Unraveling bortezomib resistance in multiple myeloma: insights from RNA-Seq and PI3K/mTOR pathway analysis
(Journal of Biological Research - Bollettino della Società Italiana di Biologia Sperimentale, 2026-01-04) Ates, Onur; Kiraz, Yagmur
Multiple Myeloma (MM), characterized by abnormal plasma cell proliferation, lacks curative treatment due to drug resistance, notably against Bortezomib, a critical proteasome inhibitor. To elucidate resistance mechanisms, we conducted RNA sequencing on Bortezomib-sensitive and resistant RPMI-8226 MM cells, comparing them to healthy B-cells. Differential expression analysis highlighted significant alterations in immune signaling, proteasome function, and metabolism.

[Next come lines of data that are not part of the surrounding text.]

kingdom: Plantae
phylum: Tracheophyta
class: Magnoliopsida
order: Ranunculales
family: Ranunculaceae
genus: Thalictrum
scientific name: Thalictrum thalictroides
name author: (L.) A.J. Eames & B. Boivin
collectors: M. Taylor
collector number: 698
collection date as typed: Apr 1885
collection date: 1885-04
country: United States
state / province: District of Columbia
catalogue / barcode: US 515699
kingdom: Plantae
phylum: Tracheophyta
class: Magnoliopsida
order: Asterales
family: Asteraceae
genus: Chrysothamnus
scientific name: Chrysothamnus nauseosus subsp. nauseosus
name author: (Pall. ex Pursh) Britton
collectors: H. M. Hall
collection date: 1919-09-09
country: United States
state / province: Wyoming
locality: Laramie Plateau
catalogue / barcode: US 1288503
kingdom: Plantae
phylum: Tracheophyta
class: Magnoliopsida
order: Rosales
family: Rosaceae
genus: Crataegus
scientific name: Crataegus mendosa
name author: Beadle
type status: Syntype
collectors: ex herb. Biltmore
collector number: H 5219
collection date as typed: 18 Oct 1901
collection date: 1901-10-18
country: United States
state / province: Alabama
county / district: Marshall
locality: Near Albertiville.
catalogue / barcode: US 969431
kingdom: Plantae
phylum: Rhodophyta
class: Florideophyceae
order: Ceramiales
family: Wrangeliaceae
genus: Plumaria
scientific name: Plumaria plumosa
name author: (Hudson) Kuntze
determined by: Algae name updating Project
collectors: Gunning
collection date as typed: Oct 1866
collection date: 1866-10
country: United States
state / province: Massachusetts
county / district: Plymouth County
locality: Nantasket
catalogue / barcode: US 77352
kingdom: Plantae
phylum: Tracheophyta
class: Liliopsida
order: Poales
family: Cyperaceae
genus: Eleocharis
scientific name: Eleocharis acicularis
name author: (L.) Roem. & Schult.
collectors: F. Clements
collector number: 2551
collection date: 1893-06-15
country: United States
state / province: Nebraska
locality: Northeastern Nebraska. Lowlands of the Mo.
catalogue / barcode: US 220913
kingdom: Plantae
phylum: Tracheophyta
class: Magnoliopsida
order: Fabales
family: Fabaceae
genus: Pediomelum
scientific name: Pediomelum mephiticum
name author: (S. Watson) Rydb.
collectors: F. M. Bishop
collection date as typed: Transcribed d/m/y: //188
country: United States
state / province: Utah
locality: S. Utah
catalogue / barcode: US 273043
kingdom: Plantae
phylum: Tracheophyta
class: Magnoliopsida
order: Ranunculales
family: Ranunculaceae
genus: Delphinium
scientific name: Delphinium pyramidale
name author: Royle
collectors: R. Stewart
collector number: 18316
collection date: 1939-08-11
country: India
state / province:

Resistant MM cells exhibited decreased antigen-presentation genes (HLA-DRA, HLA-DPA1, CD74), indicating immune evasion. Downregulation of metabolic regulators like GLUL and MDK suggested a glycolytic metabolic shift, whereas enhanced proteasome activities and nucleocytoplasmic transport represented adaptive strategies against proteotoxic stress. Importantly, resistant cells showed notable upregulation of PRAME and FAF1 genes, as oncogenes and apoptosis-related genes linked to therapy resistance. Pathway analysis revealed enrichment in neurodegenerative disease-related pathways, suggesting common protein misfolding mechanisms in MM progression. Additionally, resistant cells displayed cross-resistance to the dual protein kinase B (AKT)/mammalian target of rapamycin (mTOR) BEZ235, with a four-fold increase in IC₅₀ values, reflecting enhanced survival signaling and metabolic flexibility. These findings underscore the multifaceted nature of Bortezomib resistance, driven by metabolic reprogramming, immune modulation, and translational regulation. Targeting these adaptive pathways through combination therapies involving proteasome inhibitors, metabolic modulators, and autophagy inhibitors may present novel strategies to overcome drug resistance in MM.